# "Assault Rifle"



## The Resister (Jul 24, 2013)

Calling a semi-auto an "assault rifle" is tantamount to calling my Toyota a race car just because I put a number on the door. Be that as it may, a 20 year old takes an AK to a school and the following story makes front page news across the nation:

20-year-old charged in Ga. school shooting

WSB says the incident will provide chances to discuss ways of preventing guns being so prevalent in our society... a euphemism for let's talk gun control.

We won't mention the fact that this kid was on a schedule of drugs called SSRIs. We won't stop and mention the fact that every time a shooter shoots three or more people they are ALWAYS on SSRIs. No, we're going to figure out a way that we can disarm America and make this country safe for the government to continue dispensing "legal" drugs and creating an entire generation of zombies.


----------



## retired guard (Mar 7, 2013)

In the article it says one of the charges he was arrested on was arrested on was Exfelon in possession of a firearm. Gee didn't he know that's against the law. The idiot solution disarm us so the whack jobs murder with less hindrance be it with an illegally possessed firearm, hammer or simply pushing some one in front of a train.


----------



## roy (May 25, 2013)

An AK47 is an assault rifle. What he was using likely wasn't an AK47 but somethin' that kinda looked like an AK47.


----------



## Prepadoodle (May 28, 2013)

Blaming crime on guns is like blaming obesity on forks and spoons. 

We could reduce the number and lengths of tines of forks, limit the capacity of teaspoons, ban tablespoons completely, increase the licensing fees for silverware dealers, and invoke a five day waiting period for the purchase of any new utensils, but I don't think it would help any of us lose weight! - Dan Carducci, TheChampion.org


----------



## Piratesailor (Nov 9, 2012)

Prepadoodle said:


> Blaming crime on guns is like blaming obesity on forks and spoons.
> 
> We could reduce the number and lengths of tines of forks, limit the capacity of teaspoons, ban tablespoons completely, increase the licensing fees for silverware dealers, and invoke a five day waiting period for the purchase of any new utensils, but I don't think it would help any of us lose weight! - Dan Carducci, TheChampion.org


Agree.. And the way the liberal fascist, aka progressives, think is that they know what is best for you and me and we should do as we are told.


----------



## csi-tech (Apr 13, 2013)

It's another fine example of a person not in possession of their faculties illegally obtains a gun and people like me are to blame. Because he went off the deep end I'm going to be the one under attack.


----------



## 71Chevrolet (Nov 19, 2012)

My rifles never "assaulted" anybody.


----------



## PaulS (Mar 11, 2013)

71Chevrolet said:


> My rifles never "assaulted" anybody.


Even with all the guns I have, not one of them has ever harmed a single person.
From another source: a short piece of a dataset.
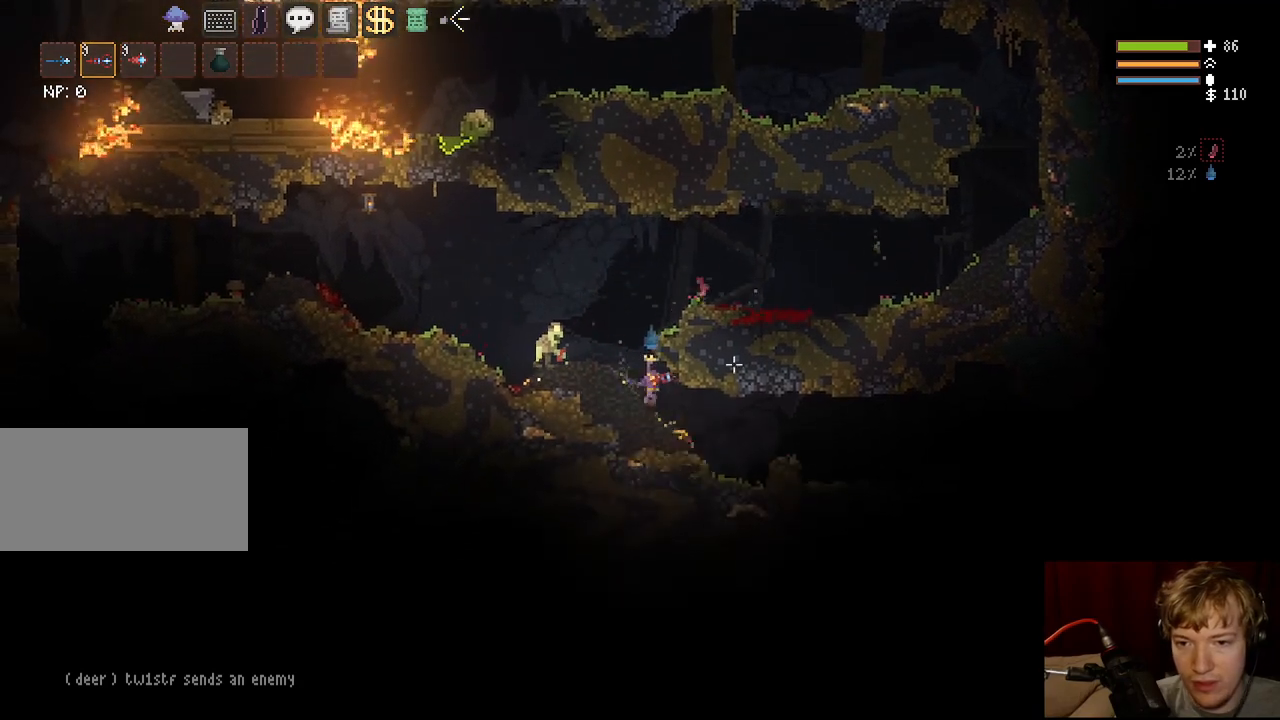
{"keys": ["d", "space"], "mouse": [], "events": [[400, "space", "down"]]}
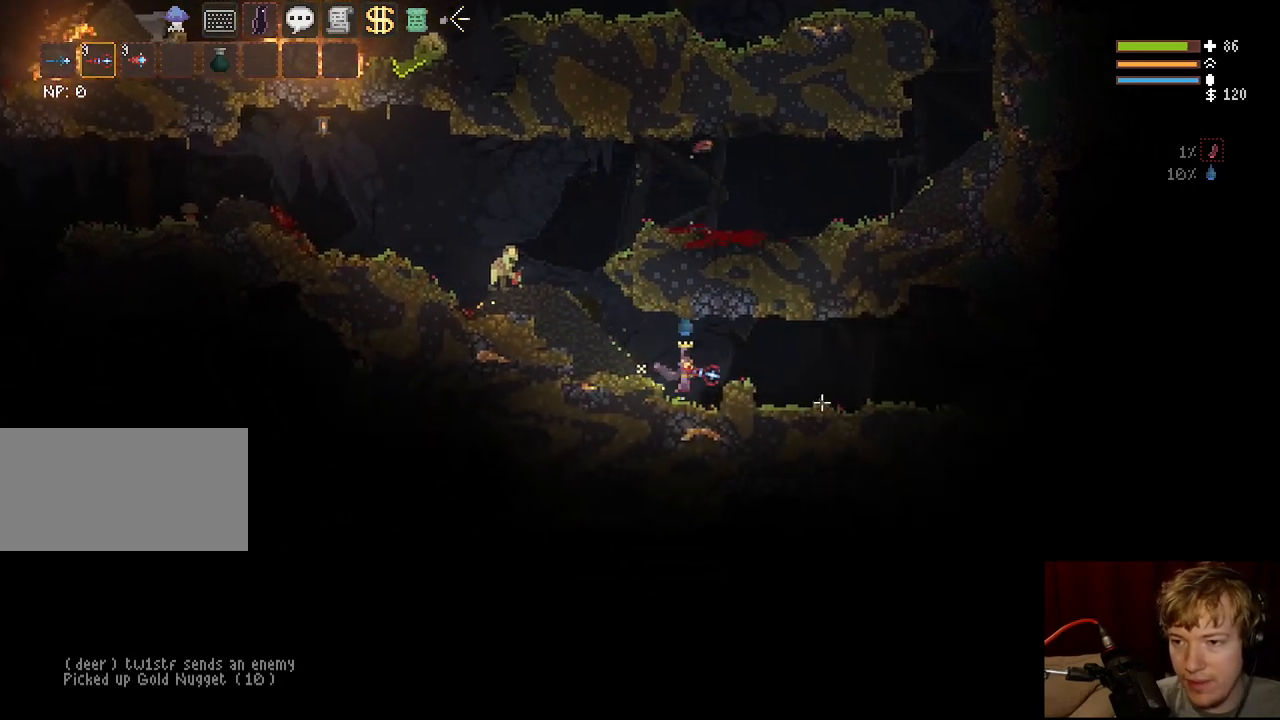
{"keys": ["d", "space"], "mouse": [], "events": [[33, "space", "up"], [467, "space", "down"]]}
I even left one on a table for a few years and it was a good gun - just sat there waiting to be picked up and used.


----------



## nechaev (Nov 10, 2012)

I have an "insult rifle". I believe that it is channeling Don Rickles.:mrgreen:


----------



## Smitty901 (Nov 16, 2012)

Assault is an action not a noun IMO. To say Assault weapon is in correct.
A weapon can be used in an Assault same as a rock.


----------



## roy (May 25, 2013)

"An assault rifle is a selective fire (selective between automatic, semi-automatic, and burst fire) rifle that uses an intermediate cartridge and a detachable magazine.[1] Assault rifles are the standard service rifles in most modern armies. Note the difference between the assault rifle and the battle rifle. Assault rifles use smaller cartridges and are used at closer ranges than battle rifles. The larger sized rifle cartridges used in battle rifles make fully automatic fire more difficult. Fully automatic fire refers to an ability for a rifle to fire continuously while the trigger is pressed; "burst-capable" fire refers to an ability of a rifle to fire a small yet fixed multiple number of rounds with but one press of the trigger; in contrast, semi-automatic refers to an ability to fire one round per press of a trigger. The presence of selective fire modes on assault rifles permits more efficient use of rounds to be fired for specific needs, versus having a single mode of operation, such as fully automatic, thereby conserving ammunition while maximizing on-target accuracy and effectiveness.

Examples of assault rifles include the StG 44, AK-47,[2] M16 rifle, QBZ-95, FAMAS, Heckler & Koch G36, and Enfield SA80.

The assault rifle became the standard military rifle during the Vietnam War.[3] The Soviet Union was the first nation in the post-war era to adopt an assault rifle, the AK-47, and other nations followed later. Combat experience during the World Wars had shown that most infantry combat took place at 200-300 meters (220-330 yards) distance and that the winner of any given firefight would most likely be the one with the highest rate of fire. The rifle cartridges of the day were therefore unnecessarily powerful, producing recoil and report in exchange for marginal benefit. The lower power of the intermediate cartridge meant that each soldier could fire more bullets faster and/or with less recoil and its lighter weight allowed more ammunition to be carried."

Words have meaning.


----------